In the last decade, a rising generation was begun using a new language for its faith. Instead of using terms like “getting saved” or “being justified,” this generation finds itself attracted to Jesus’ favorite expression, the “kingdom of God.”
My students, for instance, rarely say they have been “saved,” and much more often express their faith as radical commitment to living out the kingdom vision of Jesus. What do they mean by “kingdom of God”?
Evangelicals have sometimes used “kingdom of God” for a focal point, but more often than not, they have used it to refer to the dynamic presence of God in this world. And here the term collapses: Under their hand, “kingdom of God” becomes yet another way of saying we need to have a personal relationship with the Lord. Protestant liberalism has always found this expression suitable to its own theology, but too often it either means cultural development (as in the German theology of the 19th century) or gets washed into the progressive political agendas of social justice activists. Once again, the term collapses into Western social vision.
My contention is that both of these are somewhat flawed. Seriously flawed. We need to move beyond such options.
Jesus chose the phrase “kingdom of God” to express His macroscopic vision for God’s redemptive work in this world—and His choice means this: The kingdom is the society in which God’s will is lived out by ordinary folk. Unfortunately, in our culture, “church” has been reduced to a building, to services in that building or to things done by those authorized to operate in such a building. This, I believe, is the reason many today are grasping for the word “kingdom” and asking it to carry the Gospel.
To understand what “kingdom” means, we need to look at five formative texts in the Gospel of Luke. Then we will grasp why the emerging movement finds its vision in kingdom. We learn that if “church” reduces the Gospel to sin management for individuals, “kingdom” expands the Gospel to God’s redemptive work in every corner of society and world.
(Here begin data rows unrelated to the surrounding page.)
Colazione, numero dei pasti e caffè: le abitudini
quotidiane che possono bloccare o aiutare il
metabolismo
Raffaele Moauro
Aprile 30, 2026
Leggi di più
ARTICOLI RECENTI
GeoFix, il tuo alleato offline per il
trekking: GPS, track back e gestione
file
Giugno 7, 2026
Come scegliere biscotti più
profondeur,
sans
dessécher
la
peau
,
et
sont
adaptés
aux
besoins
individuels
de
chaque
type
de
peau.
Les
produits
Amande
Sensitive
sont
The five texts are Mary’s Magnificat (Luke 1:46-55), Zechariah’s Benedictus (1:67-79), Jesus’ inaugural sermon (4:16-30), the beatitudies (6:20-26) and Jesus’ response to John’s disciples (7:18-23). Here Mary, Zechariah and Jesus explained that God’s work in this world was now unrolling on earth and that work, in the simplest of terms meant “making things right.” God’s work brings justice, peace and love; it does this for all, and it does it now for those who are willing to fight the kingdom battle.
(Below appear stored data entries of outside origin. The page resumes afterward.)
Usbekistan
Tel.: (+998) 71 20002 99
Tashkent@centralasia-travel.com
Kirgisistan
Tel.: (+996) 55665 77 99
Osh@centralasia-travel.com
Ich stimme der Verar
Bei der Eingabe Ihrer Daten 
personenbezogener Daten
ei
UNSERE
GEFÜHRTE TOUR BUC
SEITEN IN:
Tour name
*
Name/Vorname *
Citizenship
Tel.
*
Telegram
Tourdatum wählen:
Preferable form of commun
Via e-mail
“Church” has been reduced in our culture. But “kingdom” challenges church along three lines. First, the Gospel is holistic. If Church reduces the Gospel to sin management, “kingdom” expands sin to relationships with God, self, others and the world.
Second, “kingdom” combines the spiritual with the social. It has been far too easy for those of us in the reduced Church to see the work of God in exclusively spiritual categories and to narrow the Gospel’s challenge to a personal relationship with God, which, of course, is foundational. But these five texts in Luke, which pause only briefly to suggest personal relationship, make clear that we are not to stop there. Instead, they emphasize the establishment of a society in which God’s will works itself among ordinary people who are restored to an equal place in God’s society.
The third line ends any satisfaction with individualism. What continues to amaze me in reading these five passages in Luke is that Mary, Zechariah and Jesus find their way into a social vision instead of a simple individualist plan of salvation. When John’s disciples ask if Jesus is the “one who is to come,” Jesus’ answer is not “yes” or “no” but rather “You go tell John that Isaiah’s predictions about the final kingdom society are now starting to be fulfilled because all—the lame, the blind, the poor—are being invited to sit down with us at the table.” From Mary to Jesus, the kingdom vision concerns a society, not just individuals.
I find the emerging movement on the cusp of potential transformation of how we understand the Gospel, how we understand “church,” and how we understand the work of God in our world. They are using “kingdom,” and that terms draws them back into the formative ideas of the earliest followers of Jesus.